2. Elevating talent beyond technical skills: The survey respondents believe that their organizations need a mix of technical (AI expertise, data science, project management) and professional (critical thinking, adaptability) skills to achieve broader success of AI initiatives. The survey results also showed that health care organizations are undertaking significant changes in workflows and workforce to scale AI initiatives and achieve greater maturity (figure 5). For instance, four in five respondents said that their organizations are changing how they create teams, roles, and workflows to take advantage of AI. The same number of respondents said that their organizations are investing in change management and AI readiness by creating new AI jobs and by training the workforce to better integrate AI into their workflows. One of our interviewees expressed the need for a training program or curriculum that, in a simplified way, teaches their typical health care staff just enough about AI, without overwhelming them with the science behind it. This can enable them to have a meaningful conversation about AI applications they use.
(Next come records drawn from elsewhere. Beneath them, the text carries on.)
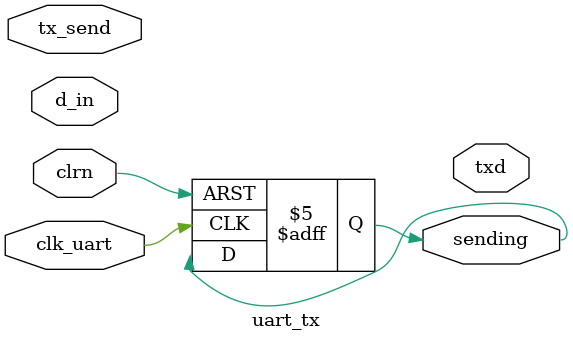
<source format=v>
module uart_tx(
        clrn, 
        //wrn, 
        d_in, 
        //t_empty, 
        txd,
        //no_bits_sent,
        //t_buffer,
        clk_uart,
        sending,
        //t_data
        tx_send

);

input [7:0] d_in;  // data byte from cpu
//input [3:0] cnt16x; // x16 clock counter
//input clk16x;
input clk_uart; // clock for baudrate
input clrn; // baud rate * 16 clock
//input wrn; // cpu write, active low
input tx_send;

output reg txd; // uart txd   -----------------------> salida principal TX
//output reg t_empty; // transmitter empty
//output reg [3:0] no_bits_sent; // number of bits sent
//output reg [7:0] t_data; // reg d_in-------------->  ojo aqui salida a memoria
//output reg [7:0] t_buffer; // reg for sending -------------> ojo aqui salida a memoria

output reg sending; // sending a txd bit   ---------------> Salida indicador Led


reg load_t_buffer; // load t_buffer


// load data to t_data, then to t_buffer, and generate sending signal
always @ (posedge clk_uart or negedge clrn) begin
    if (!clrn) begin // on a reset
        sending <= 0; // clear sending
        //t_empty <= 1; // transmitter is ready
        //load_t_buffer <= 0;    // clear load_t_buffer
        //t_data    <= 0;    // clear t_data
        //t_buffer    <= 0;    // clear t_buffer

    end 
	 /*else begin
        if (!wrn) begin        // cpu write
        //t_data <= d_in;        // load t_data
        //t_empty <= 0;        // transmitter is busy
        //load_t_buffer <= 1;        // ready to load t_buffer
        end else begin

            if (!sending) begin
            // not sending
            if (load_t_buffer) begin             // d2t ready
                sending <= 1;                // sending please
                //t_buffer <= t_data;                // load t_buffer
                //t_empty <= 1;                // transmitter is ready
                //load_t_buffer <= 0;                // clear load_t_buffer
                end
            end else begin
            // sending
                if (no_bits_sent == 4'd11)                // sent a frame
                    sending <= 0;                // clear sending
                end
        end
    end*/
end 

// send a frame: [start, d0, d1, ..., d7, parity, stop]
//assign clk_uart = cnt16x[3];
 // clock for sending txd
always @ (posedge clk_uart or negedge sending) begin
    if (!sending) begin    // if not sending
        //no_bits_sent <= 4'd0;    // clear counter
        //txd <= 1;    // stop bits
    end 
	 /*else begin    // sending
        case (no_bits_sent)        // sending serially
            0: txd <= 0;            // sending start bit
            1: txd <= t_buffer[0];            // sending data bit 0
            2: txd <= t_buffer[1];            // sending data bit 1
            3: txd <= t_buffer[2];            // sending data bit 2
            4: txd <= t_buffer[3];            // sending data bit 3
            5: txd <= t_buffer[4];            // sending data bit 4
            6: txd <= t_buffer[5];            // sending data bit 5
            7: txd <= t_buffer[6];            // sending data bit 6
            8: txd <= t_buffer[7];            // sending data bit 7
            9: txd <= ^t_buffer;            // sending parity (even)
            default: txd <= 1;            // sending stop bit(s)
        endcase
        no_bits_sent <= no_bits_sent + 4'd1;    // counter++
        end*/
    end


endmodule




</source>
3. Pursuing the right ecosystem partnerships: To adopt an enterprisewide AI strategy, organizations should consider collaborating effectively and making strategic decisions on build versus buy. More than one-third of the survey respondents believe that cloud vendors, IT professionals, and consulting firms are the key ecosystem partners for their respective organization’s AI success. Interviewees mentioned that health systems are still at a nascent stage when it comes to developing the technical architecture needed to train, integrate, and validate AI models at scale. Health systems aren’t yet designed to deploy AI at an enterprisewide level. To address this issue, health care technology vendors offer product packages that help enable health systems to quickly train and validate models, which allows them to focus more resources on designing workflows and improving clinical outcomes. Platform-enabled ecosystems can bring together ecosystem participants on a digital network and help health care organizations improve and expand their services by providing opportunities to expand customer reach, access new capabilities, and increase revenue.
Comparing the survey findings shows that health care organizations have made progress on their AI initiatives since 2019. The pandemic, in part, has provided avenues for health care organizations to quickly turn AI pilots into full-scale implementation in many functions, according to our interviewees. Here’s how the path to an enterprisewide AI transformation moves through the health care value chain (figure 6):
When health care organizations apply AI across the value chain, they can improve consumer health and well-being and support better outcomes while also boosting organizational efficiency and reducing costs.